While initially, “the whole point of directing was something you can do as an older guy,” at this point, Eastwood says he keeps at it simply because “I just like it. I have nothing against other directors, but I might have a whole different take on things and I don’t want to be thinking, ‘Why did I give it to him?’”
As to acting, Eastwood admits being a bit conflicted, sometimes wondering, “What the hell am I still working for in my 90s? Are people going to start throwing tomatoes at you? I’ve gotten to the point where I wondered if that was enough, but not to the point where I decided it was. If you roll out a few turkeys, they’ll tell you soon enough.”
Very much a child of the Depression, Eastwood has said he’s grateful “not to be still bagging groceries at 37 cents an hour.” When I mention that line, the actor nods and says, “I still remember that job.”
“All through the Depression and the war, my growing-up years, my dad had all kinds of jobs.
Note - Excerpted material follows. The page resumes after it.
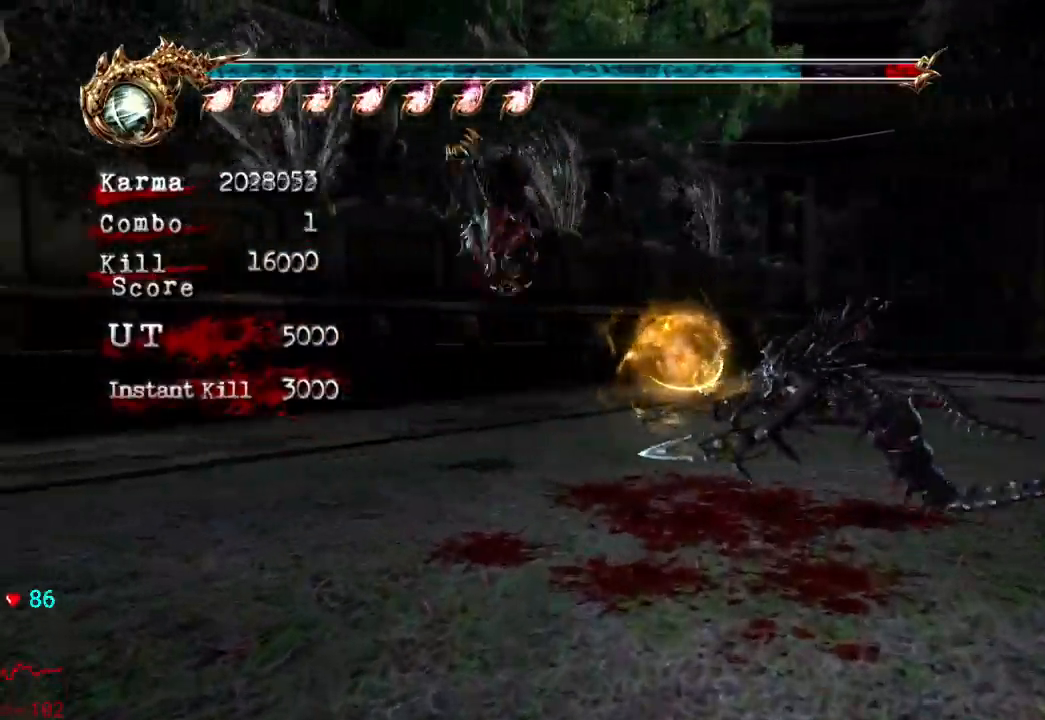
{"dt_ms": 500, "buttons": ["L2"], "left_stick": "up", "right_stick": "center", "events": [[167, "left_stick", "up"], [250, "A", "down"], [417, "A", "up"]]}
He went job to job and we traveled all over the state. He worked at a Standard Oil station at the corner of Sunset and Pacific Coast Highway, it’s not there anymore, and I remember him telling my mother when I was just a little kid that some ancient actor or other had come in to get gasoline.
“I wonder if my dad would have liked to have been an actor or a singer. He had a good voice. He and another fellow would perform at parties, but none of those breaks ever came his way.
“I remember when I told my father I was dropping out of L.A. City College to train to be an actor at Universal with a six-month option. He said, ‘Don’t get too wrapped up in that, it could be really disappointing.’ I said, ‘I think it’s worth a try.’ But I always remember it could have gone the other way.”